## EXERCISE PROMPT
Skip the images and copy each record exactly as written.

[Extracted page text data]
********
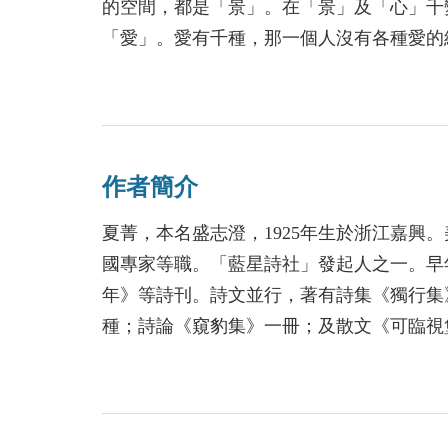
的空間，都是「景」。在「景」及「心」千
「愛」。愛有千種，那一個人沒有各種愛的
通，可以互為借鏡。詩人不只限於愛詩而已
同道合，互相激盪。書中收錄〈月夜散步〉
〈雨中〉、〈湖〉、〈與妳同行〉、〈芭蕾
一次典藏！
作者簡介
夏菁，本名盛志澄，1925年生於浙江嘉興
國專家等職。「藍星詩社」發起人之一。早
年》等詩刊。詩文並行，著有詩集《獨行集
種；詩論《窺豹集》一冊；及散文《可臨視
仍事寫作。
********
## ANSWER BOX
的空間，都是「景」。在「景」及「心」千
「愛」。愛有千種，那一個人沒有各種愛的
通，可以互為借鏡。詩人不只限於愛詩而已
同道合，互相激盪。書中收錄〈月夜散步〉
〈雨中〉、〈湖〉、〈與妳同行〉、〈芭蕾
一次典藏！
作者簡介
夏菁，本名盛志澄，1925年生於浙江嘉興
國專家等職。「藍星詩社」發起人之一。早
年》等詩刊。詩文並行，著有詩集《獨行集
種；詩論《窺豹集》一冊；及散文《可臨視
仍事寫作。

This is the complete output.